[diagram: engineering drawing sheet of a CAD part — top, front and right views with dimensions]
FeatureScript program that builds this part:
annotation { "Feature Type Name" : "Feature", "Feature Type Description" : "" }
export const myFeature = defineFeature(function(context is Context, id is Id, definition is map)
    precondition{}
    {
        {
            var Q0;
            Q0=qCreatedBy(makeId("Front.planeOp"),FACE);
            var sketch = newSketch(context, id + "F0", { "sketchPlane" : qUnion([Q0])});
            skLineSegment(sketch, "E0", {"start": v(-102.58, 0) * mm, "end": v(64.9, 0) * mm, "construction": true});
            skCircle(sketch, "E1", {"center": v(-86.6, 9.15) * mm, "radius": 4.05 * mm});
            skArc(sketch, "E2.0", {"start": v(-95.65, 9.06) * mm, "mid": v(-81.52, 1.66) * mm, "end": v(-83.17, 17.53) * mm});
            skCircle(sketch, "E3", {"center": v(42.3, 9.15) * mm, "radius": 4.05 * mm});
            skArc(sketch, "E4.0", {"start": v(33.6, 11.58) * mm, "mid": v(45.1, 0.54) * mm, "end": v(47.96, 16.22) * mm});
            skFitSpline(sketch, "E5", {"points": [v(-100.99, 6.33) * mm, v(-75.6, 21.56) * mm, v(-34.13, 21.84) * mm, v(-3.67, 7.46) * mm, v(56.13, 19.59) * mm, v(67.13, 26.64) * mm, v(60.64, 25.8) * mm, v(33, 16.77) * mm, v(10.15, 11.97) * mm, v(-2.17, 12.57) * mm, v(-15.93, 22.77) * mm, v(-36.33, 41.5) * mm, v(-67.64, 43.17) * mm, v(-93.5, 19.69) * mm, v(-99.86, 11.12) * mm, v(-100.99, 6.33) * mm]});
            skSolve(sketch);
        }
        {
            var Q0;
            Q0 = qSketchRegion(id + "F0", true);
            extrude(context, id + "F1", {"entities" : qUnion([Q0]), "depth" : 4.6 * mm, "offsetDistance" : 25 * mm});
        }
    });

-----

-- The exercise --
Quote the listing above verbatim from its first line through the line containing "v(-95.65, 9.06) *", including both of those lines.

-- Response to this task --
[diagram: engineering drawing sheet of a CAD part — top, front and right views with dimensions]
FeatureScript program that builds this part:
annotation { "Feature Type Name" : "Feature", "Feature Type Description" : "" }
export const myFeature = defineFeature(function(context is Context, id is Id, definition is map)
    precondition{}
    {
        {
            var Q0;
            Q0=qCreatedBy(makeId("Front.planeOp"),FACE);
            var sketch = newSketch(context, id + "F0", { "sketchPlane" : qUnion([Q0])});
            skLineSegment(sketch, "E0", {"start": v(-102.58, 0) * mm, "end": v(64.9, 0) * mm, "construction": true});
            skCircle(sketch, "E1", {"center": v(-86.6, 9.15) * mm, "radius": 4.05 * mm});
            skArc(sketch, "E2.0", {"start": v(-95.65, 9.06) * mm, "mid": v(-81.52, 1.66) * mm, "end": v(-83.17, 17.53) * mm});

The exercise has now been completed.